- [Directions]: Exact copies of the lines from the start of the records through the line with "Table 1. Assignment" are what the answer must hold; pictures are not part of it.

- [Supplied entries]:
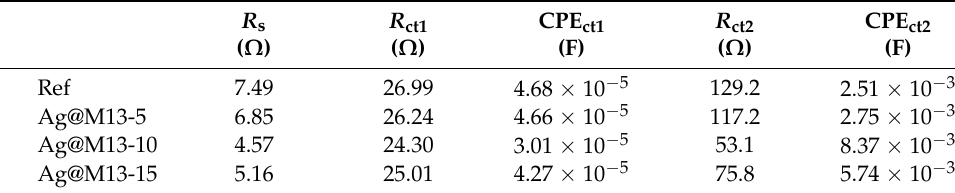
Figure 4. Electrochemical properties of the Ag@M13 enhanced FDSSCs: ( a ) Nyquist plots and onset point of Nyquist plots in the high-frequency region (inset), ( b ) CV characteristics. The three-electrode system, measured at a scan rate of 200 mV s − 1 , contains an Ag/AgCl as a reference electrode, Pt wires as working and counter electrodes, respectively. Normalized η / η 0 of Ag@M13-10 enhanced FDSSCs as a function of ( c ) bending cycles and ( d ) washing cycles. The inset in Figure 4c is the normalized η / η 0 under extreme bending conditions, such as radii 2.5, 5.0, and 7.5 mm. Table 2. EIS parameters of SS-FDSSCs as a function of Ag@M13.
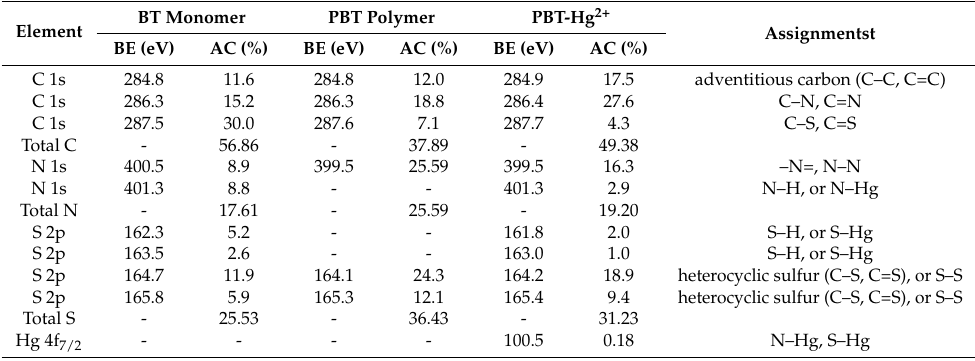
Table 1. Assignment of main XPS spectral bands based on their binding energies (BEs) and atomic concentrations (ACs) for BT, PBT, and Hg 2+ -loaded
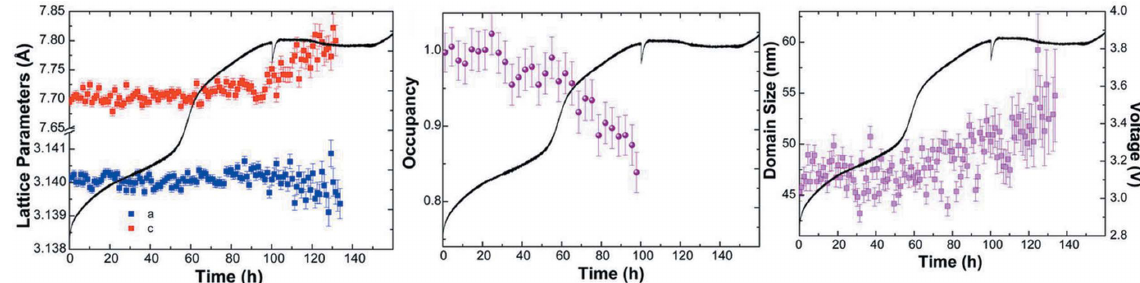
Figure 6 Charging of electrochemically formed Li 2 O 2 , showing the time evolution of lattice parameters, lithium occupancy and average domain size, with the corresponding voltage profile also shown. Reprinted and adapted with permission from Ganapathy et al. (2014). Copyright (2014) American Chemical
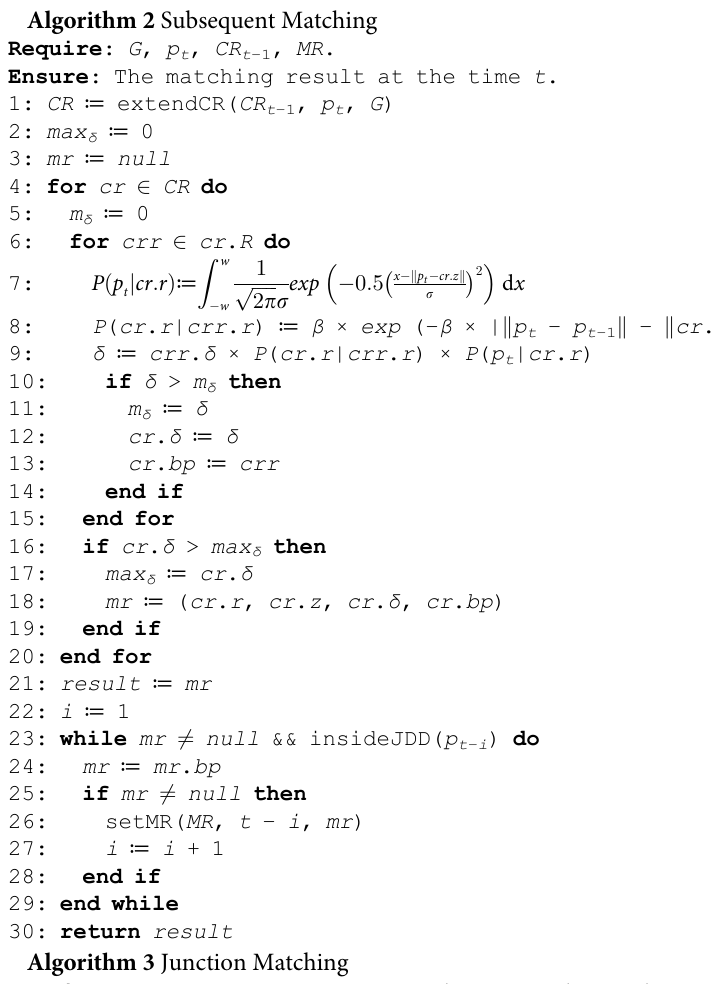
Algorithm 3 Junction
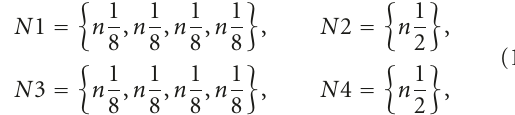
Figure 8: The course of music in parallel voices.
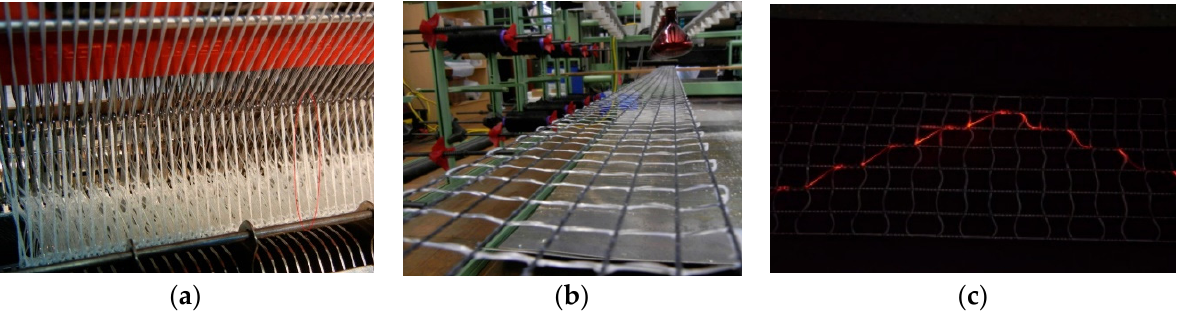
Figure 14. Fabrication of TNS: warp knitting machine ( a ), fabricated biaxial grids consisting of alkaline-resistant glass multifilament and a polypropylene multifilament thread ( b ), and the TNS with integrated optical glass fiber ( c ). Reprinted with permission from ref. [51]. Copyright 2016 Procedia Technology.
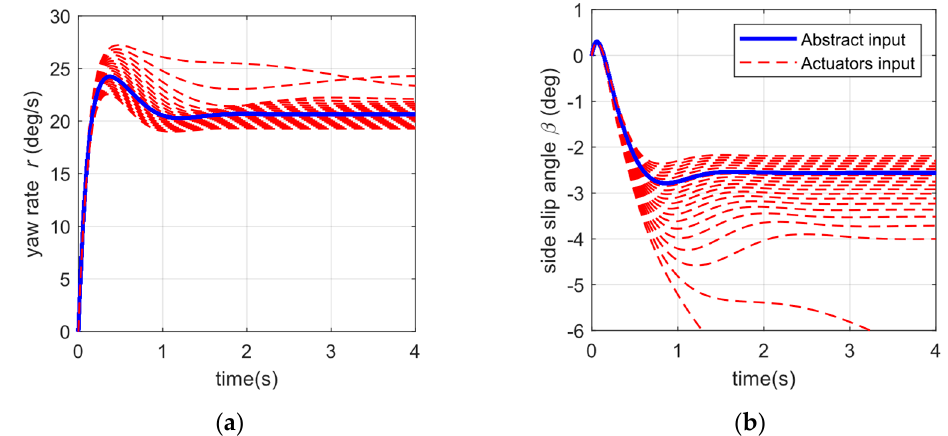
Figure 5. Secondary effects for different distributions for a left turn at 80 km/h and 60 deg steering wheel input. ( a ) Yaw rate responses; ( b ) Side slip angle responses.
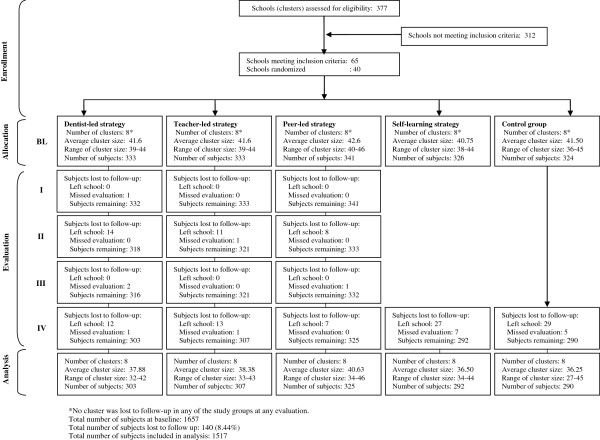
Flow chart of clusters and study subjects through different phases of the trial.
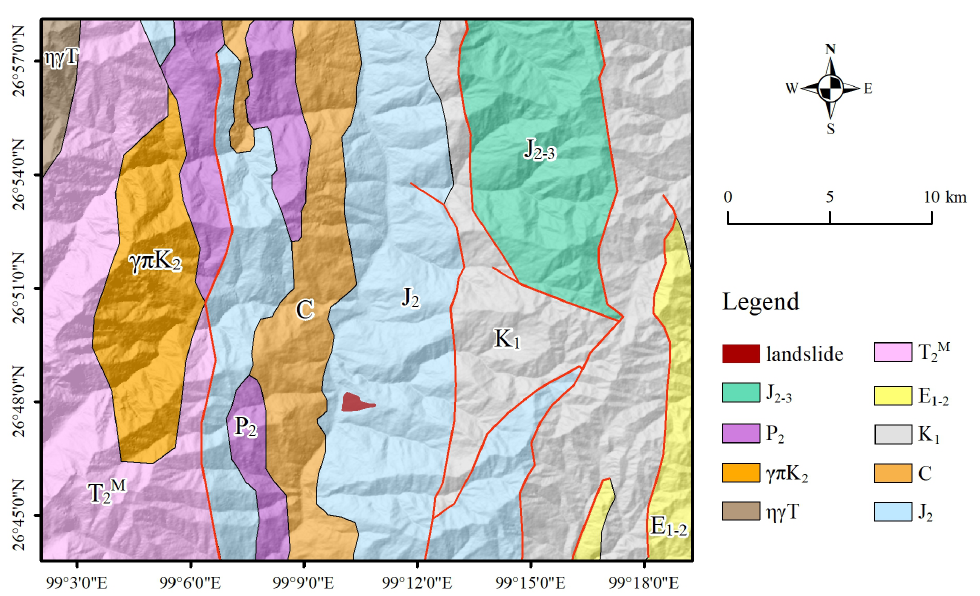
Figure 14. The geological map of the study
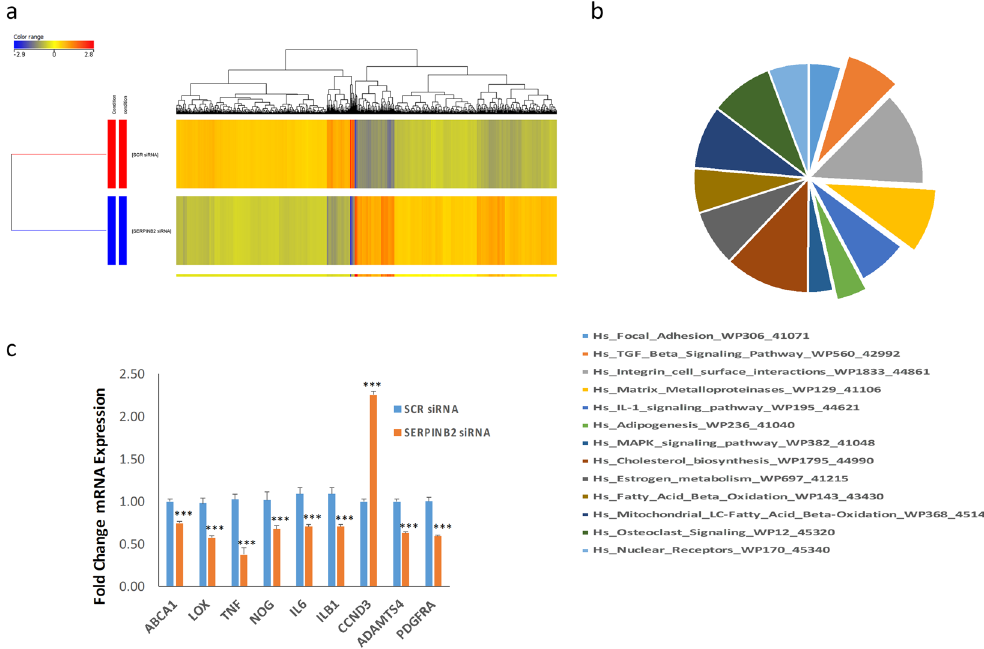
Figure 5. Gene expression profiling of SERPINB2-depleted hBMSC − Bone cells under osteogenic conditions. ( a ) Hierarchical clustering of SERPINB2-depleted hBMSC − Bone cells compared to scramble-siRNA transfected control cells, based on differentially expressed mRNA transcripts. The expression level of each gene in each condition is depicted according to the color scale shown. (b) Pie chart illustrating the distribution of top pathway designations for the de-regulated genes in SERPINB2-depleted hBMSC − Bone cells. (c) The expression levels of selected genes from the microarray data was validated using qRT-PCR in SERPINB2-depleted compared to Scrambled siRNA-transfected control hBMSC − Bone . Data are presented as the means ± SD from two independent experiments, n = 6; *** p <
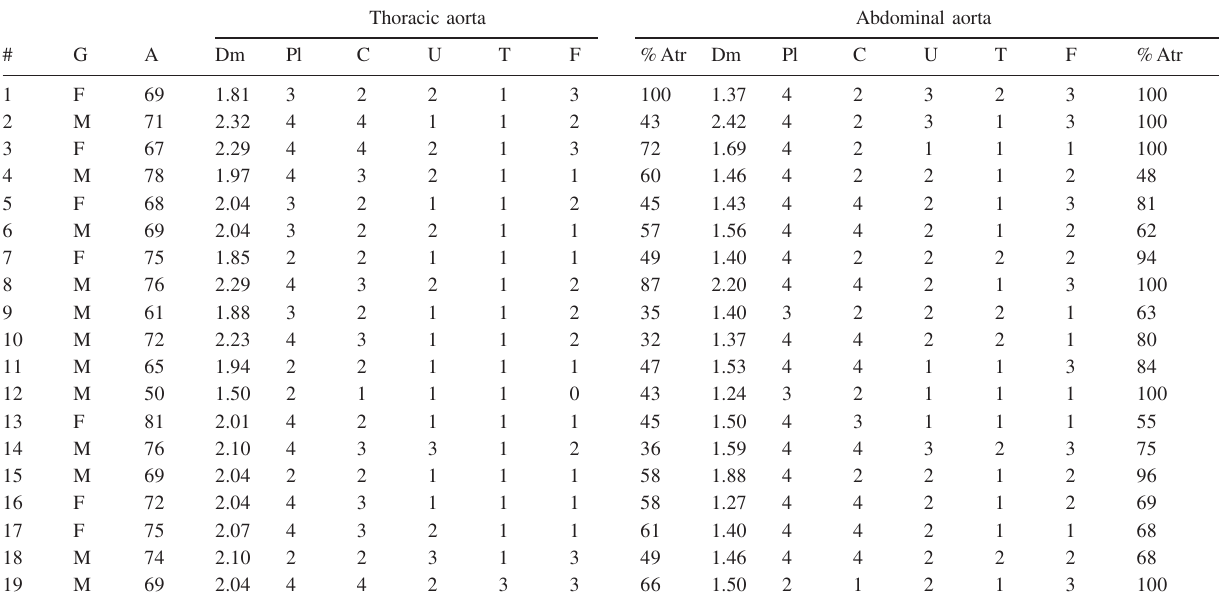
Table 1 - Gender, age, aortic diameter, semiquantitative scores, and percentage of medial layer atrophy of the thoracic and abdominal segments of the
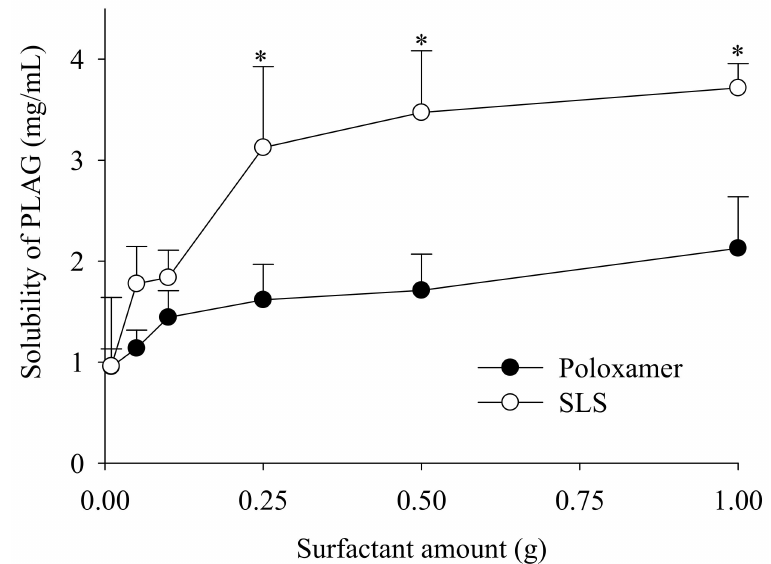
Figure 2. E ff ect of surfactant on the drug solubility. Various amounts (0.5–5%) of surfactants, such as poloxamer and sodium lauryl sulphate (SLS), were used. Each value designates the mean ± S.D. ( n = 3). * p < 0.05 compared with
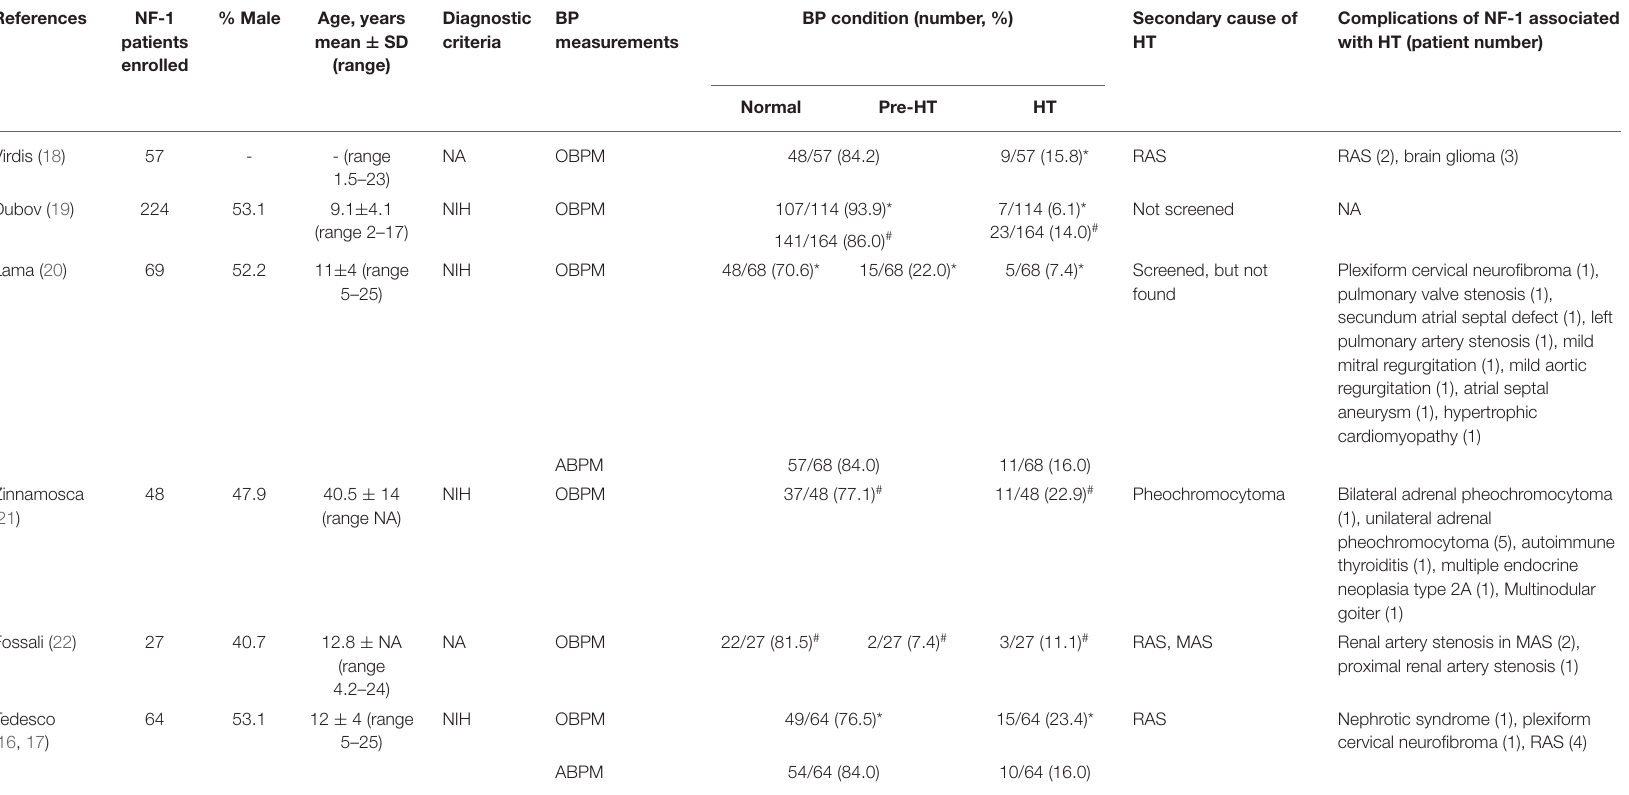
TABLE 2 | Summary of clinical characteristics of eligible studies included in the literature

- [Expected answer]:
Figure 4. Electrochemical properties of the Ag@M13 enhanced FDSSCs: ( a ) Nyquist plots and onset point of Nyquist plots in the high-frequency region (inset), ( b ) CV characteristics. The three-electrode system, measured at a scan rate of 200 mV s − 1 , contains an Ag/AgCl as a reference electrode, Pt wires as working and counter electrodes, respectively. Normalized η / η 0 of Ag@M13-10 enhanced FDSSCs as a function of ( c ) bending cycles and ( d ) washing cycles. The inset in Figure 4c is the normalized η / η 0 under extreme bending conditions, such as radii 2.5, 5.0, and 7.5 mm. Table 2. EIS parameters of SS-FDSSCs as a function of Ag@M13.
Table 1. Assignment of main XPS spectral bands based on their binding energies (BEs) and atomic concentrations (ACs) for BT, PBT, and Hg 2+ -loaded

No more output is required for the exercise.